Member of Legislative Assembly, Andhra Pradesh
- In office 2019–2024
- Preceded by: Bollineni Venkata Rama Rao
- Succeeded by: Kakarla Suresh
- Constituency: Udayagiri
- In office 2004–2014
- Preceded by: Kambam Vijaya Rami Reddy
- Succeeded by: Bollineni Venkata Rama Rao
- Constituency: Udayagiri

Personal details
- Party: Telugu Desam Party (since 2023)
- Other political affiliations: YSR Congress Party (until 2023) Indian National Congress

= Mekapati Chandrasekhar Reddy =

Indian politician

Mekapati Chandrasekhar Reddy (born 1954) is an Indian politician from Andhra Pradesh. He is a four-time MLA from Udayagiri Assembly Constituency in Nellore district. He won the 2019 Andhra Pradesh Legislative Assembly election representing YSR Congress Party but did not contest the 2024 Assembly election.
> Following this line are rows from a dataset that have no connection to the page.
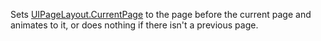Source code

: Sets [UIPageLayout.CurrentPage](https://developer.roblox.com/en-us/api-reference/property/UIPageLayout/CurrentPage) to the page before the current page and animates to it, or does nothing if there isn't a previous page.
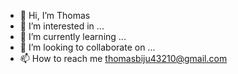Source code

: - 👋 Hi, I’m Thomas
- 👀 I’m interested in ...
- 🌱 I’m currently learning ...
- 💞️ I’m looking to collaborate on ...
- 📫 How to reach me thomasbiju43210@gmail.com

<!---
thomas1o/thomas1o is a ✨ special ✨ repository because its `README.md` (this file) appears on your GitHub profile.
You can click the Preview link to take a look at your changes.
--->
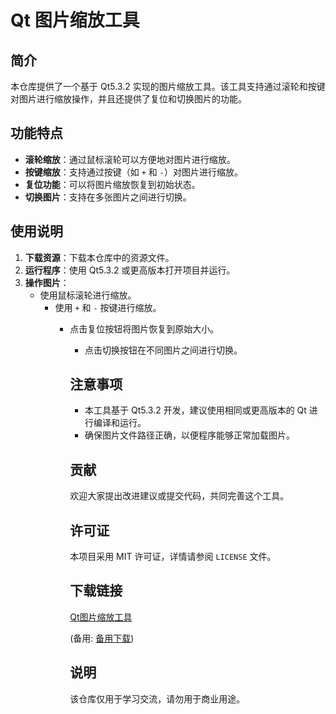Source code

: # Qt 图片缩放工具

## 简介

本仓库提供了一个基于 Qt5.3.2 实现的图片缩放工具。该工具支持通过滚轮和按键对图片进行缩放操作，并且还提供了复位和切换图片的功能。

## 功能特点

- **滚轮缩放**：通过鼠标滚轮可以方便地对图片进行缩放。
- **按键缩放**：支持通过按键（如 `+` 和 `-`）对图片进行缩放。
- **复位功能**：可以将图片缩放恢复到初始状态。
- **切换图片**：支持在多张图片之间进行切换。

## 使用说明

1. **下载资源**：下载本仓库中的资源文件。
2. **运行程序**：使用 Qt5.3.2 或更高版本打开项目并运行。
3. **操作图片**：
   - 使用鼠标滚轮进行缩放。
      - 使用 `+` 和 `-` 按键进行缩放。
         - 点击复位按钮将图片恢复到原始大小。
            - 点击切换按钮在不同图片之间进行切换。

            ## 注意事项

            - 本工具基于 Qt5.3.2 开发，建议使用相同或更高版本的 Qt 进行编译和运行。
            - 确保图片文件路径正确，以便程序能够正常加载图片。

            ## 贡献

            欢迎大家提出改进建议或提交代码，共同完善这个工具。

            ## 许可证

            本项目采用 MIT 许可证，详情请参阅 `LICENSE` 文件。

            ## 下载链接
            [Qt图片缩放工具](https://pan.quark.cn/s/f1c47d1884bf) 

            (备用: [备用下载](https://pan.baidu.com/s/1-jze_fgS7-ShPd5nnNQlDA?pwd=823t))

            ## 说明

            该仓库仅用于学习交流，请勿用于商业用途。

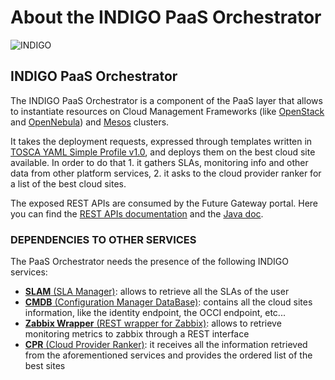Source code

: # About the INDIGO PaaS Orchestrator

![INDIGO](https://pbs.twimg.com/media/Cldr8SHWYAA0JbY.png)

## INDIGO PaaS Orchestrator

The INDIGO PaaS Orchestrator is a component of the PaaS layer that allows to instantiate resources on Cloud Management Frameworks \(like [OpenStack](https://www.openstack.org/) and [OpenNebula](http://opennebula.org/)\) and [Mesos](http://mesos.apache.org/) clusters.

It takes the deployment requests, expressed through templates written in [TOSCA YAML Simple Profile v1.0](http://docs.oasis-open.org/tosca/TOSCA-Simple-Profile-YAML/v1.0/TOSCA-Simple-Profile-YAML-v1.0.html), and deploys them on the best cloud site available. In order to do that 1. it gathers SLAs, monitoring info and other data from other platform services, 2. it asks to the cloud provider ranker for a list of the best cloud sites.

The exposed REST APIs are consumed by the Future Gateway portal. Here you can find the [REST APIs documentation](http://indigo-dc.github.io/orchestrator/restdocs/) and the [Java doc](http://indigo-dc.github.io/orchestrator/apidocs/).

### DEPENDENCIES TO OTHER SERVICES

The PaaS Orchestrator needs the presence of the following INDIGO services:

* [**SLAM** \(SLA Manager\)](https://indigo-dc.gitbooks.io/slam/content): allows to retrieve all the SLAs of the user
* [**CMDB** \(Configuration Manager DataBase\)](https://indigo-dc.gitbooks.io/cmdb/content): contains all the cloud sites information, like the identity endpoint, the OCCI endpoint, etc...
* [**Zabbix Wrapper** \(REST wrapper for Zabbix\)](https://indigo-dc.gitbooks.io/monitoring/content#1-zabbix-wrapper): allows to retrieve monitoring metrics to zabbix through a REST interface
* [**CPR** \(Cloud Provider Ranker\)](https://www.gitbook.com/book/indigo-dc/cloud-provider-ranker/content): it receives all the information retrieved from the aforementioned services and provides the ordered list of the best sites

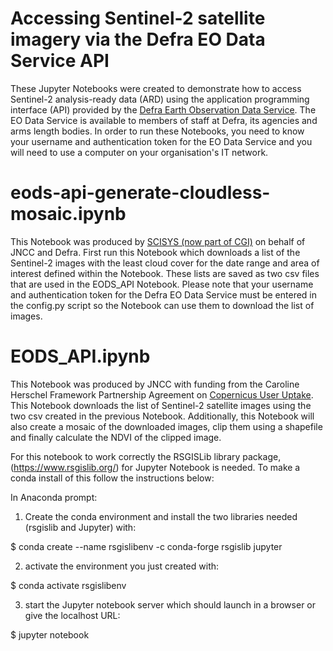 # Accessing Sentinel-2 satellite imagery via the Defra EO Data Service API
These Jupyter Notebooks were created to demonstrate how to access Sentinel-2 analysis-ready data (ARD) using the application programming interface (API) provided by the [Defra Earth Observation Data Service](https://defradigital.blog.gov.uk/2020/06/18/making-it-easier-to-access-and-use-earth-observation-data/).  The EO Data Service is available to members of staff at Defra, its agencies and arms length bodies.  In order to run these Notebooks, you need to know your username and authentication token for the EO Data Service and you will need to use a computer on your organisation's IT network.  

# eods-api-generate-cloudless-mosaic.ipynb
This Notebook was produced by [SCISYS (now part of CGI)](https://www.cgi-group.co.uk/en-gb) on behalf of JNCC and Defra.
First run this Notebook which downloads a list of the Sentinel-2 images with the least cloud cover for the date range and area of interest defined within the Notebook. These lists are saved as two csv files that are used in the EODS_API Notebook. Please note that your username and authentication token for the Defra EO Data Service must be entered in the config.py script so the Notebook can use them to download the list of images. 

# EODS_API.ipynb
This Notebook was produced by JNCC with funding from the Caroline Herschel Framework Partnership Agreement on [Copernicus User Uptake](https://jncc.gov.uk/our-work/copernicus-project/). 
This Notebook downloads the list of Sentinel-2 satellite images using the two csv created in the previous Notebook. Additionally, this Notebook will also create a mosaic of the downloaded images, clip them using a shapefile and finally calculate the NDVI of the clipped image. 

For this notebook to work correctly the RSGISLib library package, (https://www.rsgislib.org/) for Jupyter Notebook is needed. 
To make a conda install of this follow the instructions below:

In Anaconda prompt:

1. Create the conda environment and install the two libraries needed (rsgislib and Jupyter) with:

$ conda create --name rsgislibenv -c conda-forge rsgislib jupyter
 
2. activate the environment you just created with:

$ conda activate rsgislibenv
 
3. start the Jupyter notebook server which should launch in a browser or give the localhost URL:

$ jupyter notebook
== Early life and education ==
Reddy was born in Brahmanapalli, Marripaadu, Nellore district. His father M. Venku Reddy was a farmer. He completed his intermediate, the pre university course, from Jawahar Bharathi in Kavali in 1968.

== Career ==
Reddy started his political career with Indian National Congress in 2004. He won the Udayagiri Assembly Constituency representing Congress Party in the 2004 Andhra Pradesh Legislative Assembly Election defeating Kambam Vijayarami Reddy of Telugu Desam Party by a margin of 23,075 votes. He was reelected from Udayagiri on Congress ticket in the 2009 Andhra Pradesh Legislative Assembly Election. Later, he joined YSR Congress Party and won the 2012 byelection but lost the 2014 Assembly Election. He regained the seat in the 2019 Andhra Pradesh Legislative Assembly Election beating Bollineni Venkata Ramarao of Telugu Desam Party by a margin of 36,528 votes. In March 2023, he was suspended by YSRCP for allegedly cross voting in the MLC elections. In December 2023, he joined TDP but did not contest the 2024 election.